(WHAT YOU WILL DO)
Write out an exact copy of the line with "Y118999D02*" and of each line after it, through the end of the records below.

RECORDS SHOWN Start Marker

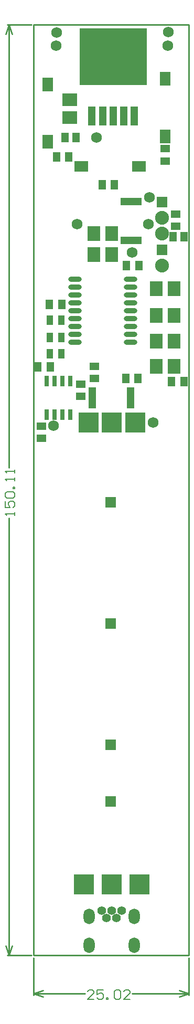
<source format=gts>
%FSLAX43Y43*%
%MOMM*%
G71*
G01*
G75*
G04 Layer_Color=8388736*
%ADD10R,0.950X1.400*%
%ADD11R,0.900X1.400*%
%ADD12R,1.600X2.100*%
%ADD13O,2.000X0.600*%
%ADD14R,3.300X1.050*%
%ADD15R,1.050X2.950*%
%ADD16R,10.600X9.000*%
%ADD17R,0.600X1.550*%
%ADD18R,1.400X0.950*%
%ADD19R,1.050X3.300*%
%ADD20R,1.800X2.250*%
%ADD21R,1.050X1.400*%
%ADD22R,1.800X2.250*%
%ADD23R,2.100X1.600*%
%ADD24R,2.250X1.800*%
%ADD25C,0.800*%
%ADD26C,1.600*%
%ADD27C,2.000*%
%ADD28C,1.000*%
%ADD29C,0.500*%
%ADD30C,0.400*%
%ADD31C,0.700*%
%ADD32C,3.000*%
%ADD33C,1.500*%
%ADD34C,1.800*%
%ADD35C,0.600*%
%ADD36R,5.000X8.175*%
%ADD37C,0.254*%
%ADD38C,0.152*%
%ADD39R,1.524X1.524*%
%ADD40R,3.064X3.064*%
%ADD41O,1.600X2.300*%
%ADD42C,1.200*%
%ADD43R,1.524X1.524*%
%ADD44C,2.032*%
%ADD45C,1.524*%
%ADD46C,0.250*%
%ADD47C,0.200*%
%ADD48C,0.305*%
%ADD49R,1.153X1.603*%
%ADD50R,1.103X1.603*%
%ADD51R,1.803X2.303*%
%ADD52O,2.203X0.803*%
%ADD53R,3.503X1.253*%
%ADD54R,1.253X3.153*%
%ADD55R,10.803X9.203*%
%ADD56R,0.803X1.753*%
%ADD57R,1.603X1.153*%
%ADD58R,1.253X3.503*%
%ADD59R,2.003X2.453*%
%ADD60R,1.253X1.603*%
%ADD61R,2.003X2.453*%
%ADD62R,2.303X1.803*%
%ADD63R,2.453X2.003*%
%ADD64R,1.727X1.727*%
%ADD65R,3.267X3.267*%
%ADD66O,1.803X2.503*%
%ADD67C,1.403*%
%ADD68R,1.727X1.727*%
%ADD69C,2.235*%
%ADD70C,1.727*%
D37*
X25019Y-6379D02*
Y-381D01*
X0Y-6379D02*
Y-381D01*
X15937Y-6125D02*
X25019D01*
X0D02*
X8269D01*
X23495Y-5617D02*
X25019Y-6125D01*
X23495Y-6633D02*
X25019Y-6125D01*
X0D02*
X1524Y-6633D01*
X0Y-6125D02*
X1524Y-5617D01*
X-4254Y0D02*
X-381D01*
X-4254Y150114D02*
X-381D01*
X-4000Y0D02*
Y70562D01*
Y78739D02*
Y150114D01*
Y0D02*
X-3492Y1524D01*
X-4508D02*
X-4000Y0D01*
X-4508Y148590D02*
X-4000Y150114D01*
X-3492Y148590D01*
X0Y0D02*
Y150114D01*
X25019D01*
Y0D02*
Y150114D01*
X0Y0D02*
X25019D01*
D38*
X9691Y-7039D02*
X8675D01*
X9691Y-6023D01*
Y-5770D01*
X9437Y-5516D01*
X8929D01*
X8675Y-5770D01*
X11214Y-5516D02*
X10199D01*
Y-6277D01*
X10707Y-6023D01*
X10960D01*
X11214Y-6277D01*
Y-6785D01*
X10960Y-7039D01*
X10453D01*
X10199Y-6785D01*
X11722Y-7039D02*
Y-6785D01*
X11976D01*
Y-7039D01*
X11722D01*
X12992Y-5770D02*
X13246Y-5516D01*
X13754D01*
X14007Y-5770D01*
Y-6785D01*
X13754Y-7039D01*
X13246D01*
X12992Y-6785D01*
Y-5770D01*
X15531Y-7039D02*
X14515D01*
X15531Y-6023D01*
Y-5770D01*
X15277Y-5516D01*
X14769D01*
X14515Y-5770D01*
X-3086Y70969D02*
Y71477D01*
Y71223D01*
X-4609D01*
X-4355Y70969D01*
X-4609Y73254D02*
Y72238D01*
X-3848D01*
X-4102Y72746D01*
Y73000D01*
X-3848Y73254D01*
X-3340D01*
X-3086Y73000D01*
Y72492D01*
X-3340Y72238D01*
X-4355Y73762D02*
X-4609Y74016D01*
Y74524D01*
X-4355Y74778D01*
X-3340D01*
X-3086Y74524D01*
Y74016D01*
X-3340Y73762D01*
X-4355D01*
X-3086Y75285D02*
X-3340D01*
Y75539D01*
X-3086D01*
Y75285D01*
Y76555D02*
Y77063D01*
Y76809D01*
X-4609D01*
X-4355Y76555D01*
X-3086Y77825D02*
Y78332D01*
Y78078D01*
X-4609D01*
X-4355Y77825D01*
D49*
X2556Y105029D02*
D03*
X4556D02*
D03*
X2700Y94950D02*
D03*
X700D02*
D03*
X14875Y93091D02*
D03*
X16875D02*
D03*
X22275Y92550D02*
D03*
X24275D02*
D03*
X17002Y111252D02*
D03*
X15002D02*
D03*
X13065Y124333D02*
D03*
X11065D02*
D03*
X5699Y128778D02*
D03*
X3699D02*
D03*
D50*
X4506Y99695D02*
D03*
X2606D02*
D03*
X4506Y102489D02*
D03*
X2606D02*
D03*
X4506Y97028D02*
D03*
X2606D02*
D03*
D51*
X21209Y132129D02*
D03*
Y141429D02*
D03*
X2286Y131240D02*
D03*
Y140540D02*
D03*
D52*
X6676Y109093D02*
D03*
Y107823D02*
D03*
Y106553D02*
D03*
Y105283D02*
D03*
Y104013D02*
D03*
Y102743D02*
D03*
Y101473D02*
D03*
Y100203D02*
D03*
Y98933D02*
D03*
X15676Y109093D02*
D03*
Y107823D02*
D03*
Y106553D02*
D03*
Y105283D02*
D03*
Y104013D02*
D03*
Y102743D02*
D03*
Y101473D02*
D03*
Y100203D02*
D03*
Y98933D02*
D03*
D53*
X15748Y115391D02*
D03*
Y121591D02*
D03*
D54*
X9427Y135432D02*
D03*
X11127D02*
D03*
X12827D02*
D03*
X14527D02*
D03*
X16227D02*
D03*
D55*
X12827Y144982D02*
D03*
D56*
X2145Y87250D02*
D03*
X3415D02*
D03*
X4685D02*
D03*
X5955D02*
D03*
X2145Y92650D02*
D03*
X3415D02*
D03*
X4685D02*
D03*
X5955D02*
D03*
D57*
X1275Y83400D02*
D03*
Y85400D02*
D03*
X7620Y90186D02*
D03*
Y92186D02*
D03*
X9779Y93075D02*
D03*
Y95075D02*
D03*
X22900Y117625D02*
D03*
Y119625D02*
D03*
X21209Y128159D02*
D03*
Y130159D02*
D03*
D58*
X15673Y89916D02*
D03*
X9473D02*
D03*
D59*
X22659Y94996D02*
D03*
X19759D02*
D03*
X22659Y99060D02*
D03*
X19759D02*
D03*
X22659Y103251D02*
D03*
X19759D02*
D03*
X22659Y107569D02*
D03*
X19759D02*
D03*
X9742Y113030D02*
D03*
X12642D02*
D03*
D60*
X24268Y115951D02*
D03*
X22468D02*
D03*
X5069Y131953D02*
D03*
X6869D02*
D03*
D61*
X12642Y116459D02*
D03*
X9742D02*
D03*
D62*
X7669Y127254D02*
D03*
X16969D02*
D03*
D63*
X5825Y135175D02*
D03*
Y138075D02*
D03*
D64*
X12443Y24876D02*
D03*
Y34020D02*
D03*
Y53578D02*
D03*
Y73136D02*
D03*
D65*
X16383Y85979D02*
D03*
X12573D02*
D03*
X8890D02*
D03*
X17069Y11430D02*
D03*
X12573D02*
D03*
X8077D02*
D03*
D66*
X8923Y1689D02*
D03*
X16223D02*
D03*
X8923Y6339D02*
D03*
X16223D02*
D03*
D67*
X10973Y7239D02*
D03*
X11773Y6039D02*
D03*
X12573Y7239D02*
D03*
X13373Y6039D02*
D03*
X14173Y7239D02*
D03*
D68*
X20701Y113792D02*
D03*
Y121539D02*
D03*
D69*
Y111252D02*
D03*
Y116459D02*
D03*
Y118999D02*
D03*
D70*
X15875Y113411D02*
D03*
X10160Y131953D02*
D03*
X19304Y85979D02*
D03*
X3225Y85500D02*
D03*
X6985Y117983D02*
D03*
X18542D02*
D03*
X18669Y122301D02*
D03*
X3600Y146750D02*
D03*
X3700Y148925D02*
D03*
X21750Y148975D02*
D03*
X21650Y146800D02*
D03*
M02*

</source>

RECORDS SHOWN End Marker

(SOLUTION BELOW)
Y118999D02*
D03*
D70*
X15875Y113411D02*
D03*
X10160Y131953D02*
D03*
X19304Y85979D02*
D03*
X3225Y85500D02*
D03*
X6985Y117983D02*
D03*
X18542D02*
D03*
X18669Y122301D02*
D03*
X3600Y146750D02*
D03*
X3700Y148925D02*
D03*
X21750Y148975D02*
D03*
X21650Y146800D02*
D03*
M02*

</source>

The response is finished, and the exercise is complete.